Une nuit à la belle étoile

Un peu de contexte : pendant mon master, j’ai passé un semestre au Brésil. Au cours d’un voyage d’étude, j’ai eu la chance d’arpenter avec mes camarades les routes de l’état du Mato Grosso do Sul, qui nous ont menées jusqu’au Pantanal, superbe réserve naturelle où nous avons passé une nuit dans un village indigène. Comme tout voyage qui se respecte, j’y ai vécu des moments merveilleux, improbables et parfois vaguement traumatisants.
Ce qui suit est l’histoire vraie et un peu réarrangée d’une nuit mémorable, mais vue à travers deux filtres : un fleur bleue et un où rien ne va. C’est la transcription de l’idée du verre à moitié plein, à moitié vide, pour mettre le doigt sur l’importance du regard que l’on porte sur notre vie et sur la manière dont on la présente.

 

La version fleur bleue

Pour arriver jusqu’au village, nous avons roulé pendant des heures sur une route en terre. Entourés de forêt, de plaines et de marécages, je ne pouvais que m’émerveiller de la richesse de la faune et de la flore locale. Arbres centenaires, araras, grands perroquets aux plumes chamarrées, tuyuyus, nobles oiseaux blancs aux longs cous…

Le soir, après avoir monté notre campement un peu à l’écart du village, nous sommes partis faire un tour dans la forêt. Il faisait nuit noire. La lune donnait aux contours de ce qui nous entourait une lueur argentée et l’éclat des étoiles était sans pareil. Si loin de la ville, le ciel était libre de dévoiler ses plus beaux atours et les insectes chantaient la beauté du monde sauvage.

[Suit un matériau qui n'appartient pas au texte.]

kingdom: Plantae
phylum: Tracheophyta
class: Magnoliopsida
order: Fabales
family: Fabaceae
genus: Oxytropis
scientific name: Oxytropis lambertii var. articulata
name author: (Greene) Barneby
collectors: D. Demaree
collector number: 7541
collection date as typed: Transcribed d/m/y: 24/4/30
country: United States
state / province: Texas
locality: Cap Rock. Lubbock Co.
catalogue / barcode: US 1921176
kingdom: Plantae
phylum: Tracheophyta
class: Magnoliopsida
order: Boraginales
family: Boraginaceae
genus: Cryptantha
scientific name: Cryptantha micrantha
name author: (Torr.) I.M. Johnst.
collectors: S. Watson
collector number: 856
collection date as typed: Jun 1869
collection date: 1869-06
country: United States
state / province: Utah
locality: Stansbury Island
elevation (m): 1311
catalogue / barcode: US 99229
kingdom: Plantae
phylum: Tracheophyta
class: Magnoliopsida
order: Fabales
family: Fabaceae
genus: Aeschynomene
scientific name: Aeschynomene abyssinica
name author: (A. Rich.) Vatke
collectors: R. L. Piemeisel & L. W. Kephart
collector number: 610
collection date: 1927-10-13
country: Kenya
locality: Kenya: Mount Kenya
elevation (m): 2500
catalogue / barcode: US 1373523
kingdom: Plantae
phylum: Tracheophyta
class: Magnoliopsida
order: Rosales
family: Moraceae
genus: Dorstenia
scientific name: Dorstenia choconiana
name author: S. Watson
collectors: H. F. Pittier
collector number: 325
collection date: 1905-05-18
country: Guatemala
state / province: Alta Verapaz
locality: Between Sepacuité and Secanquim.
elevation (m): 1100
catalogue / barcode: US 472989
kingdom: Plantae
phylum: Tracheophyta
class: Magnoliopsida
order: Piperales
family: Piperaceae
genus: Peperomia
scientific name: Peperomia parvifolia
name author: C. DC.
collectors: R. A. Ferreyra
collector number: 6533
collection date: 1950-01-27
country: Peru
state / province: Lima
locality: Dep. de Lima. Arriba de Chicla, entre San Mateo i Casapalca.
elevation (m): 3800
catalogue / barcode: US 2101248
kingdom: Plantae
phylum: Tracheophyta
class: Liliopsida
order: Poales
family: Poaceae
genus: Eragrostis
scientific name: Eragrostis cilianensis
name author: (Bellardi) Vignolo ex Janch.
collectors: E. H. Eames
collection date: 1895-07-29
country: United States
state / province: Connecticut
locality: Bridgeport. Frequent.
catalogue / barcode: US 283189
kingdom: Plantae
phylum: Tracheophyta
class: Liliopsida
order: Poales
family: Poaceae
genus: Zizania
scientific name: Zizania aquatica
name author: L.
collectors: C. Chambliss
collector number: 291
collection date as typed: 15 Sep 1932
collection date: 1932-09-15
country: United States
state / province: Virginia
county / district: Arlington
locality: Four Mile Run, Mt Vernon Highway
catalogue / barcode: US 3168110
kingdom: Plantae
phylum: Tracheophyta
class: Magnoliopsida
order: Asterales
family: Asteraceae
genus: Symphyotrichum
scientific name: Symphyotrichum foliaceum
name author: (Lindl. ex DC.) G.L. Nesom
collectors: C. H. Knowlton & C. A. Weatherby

Au cours de la promenade, nous nous sommes arrêtés devant une clairière où des centaines de lucioles volaient autour des herbes folles. C’était si beau que j’en avais envie de déclamer de la poésie, de prononcer des mots qui feraient justice au spectacle unique d’une clairière baignée par la lumière froide de la nuit et illuminée par des insectes qui brillaient comme des étoiles. C’était un petit morceau de paradis au milieu de nulle part, un moment fugace qui méritait pourtant de durer éternellement.
– Putain, ce que c’est beau, dis-je alors, la larme à l’œil.
Si un ange avait baissé les yeux, il aurait été ému.

Plus tard, de retour au campement, je contemplai les cieux et me sentis privilégiée. Vraiment privilégiée. J’avais conscience de vivre un rêve, un moment unique qui resterait gravé dans ma mémoire. Isolée au fin fond de la forêt, j’avais l’impression de faire partie d’un tout, d’appartenir au monde, de ressentir ce qu’était la vie.

 

La version catastrophiste

Nous nous sommes couchés dans la cacophonie ambiante, sur des matelas gonflables qui faisaient du bruit dès que quelqu’un se retournait. Nous avions passé la journée dans le bus, à cahoter sur des routes inégales et nous nous étions enlisés dans la boue tant et si bien qu’il avait fallu creuser et mettre des planches sous les roues pour que le bus réussisse à repartir.

Perdus comme nous l’étions au milieu d’une des plus grandes zones humides du monde, l’espèce dominante ce n’était pas l’homme, mais bien le moustique. Tandis que je m’aspergeais de spray répulsif, notre guide vint nous voir :
– Faites attention, on m’a dit qu’il y avait un caïman pas loin, dit-il. Si vous le voyez, surtout ne faites pas de gestes brusques. Allez, bonne nuit.

C’est donc l’esprit paisible que nous sommes allés nous coucher. Finalement, nous n’avons pas vu ledit caïman, mais le matin quand je me suis réveillée, il y avait un crapaud avec moi sur le matelas et des traces de pattes qui signifiaient clairement qu’un chien errant m’avait marché dessus pendant la nuit.

J’avais fini par dormir avec une couverture sur la tête pour me protéger du battement d’aile intempestif d’insectes buveurs de sang et de tous leurs amis, attirés par la chaleur et l’immobilité. Qu’elle est belle la faune locale. Si abondante. Un bonheur sans pareil.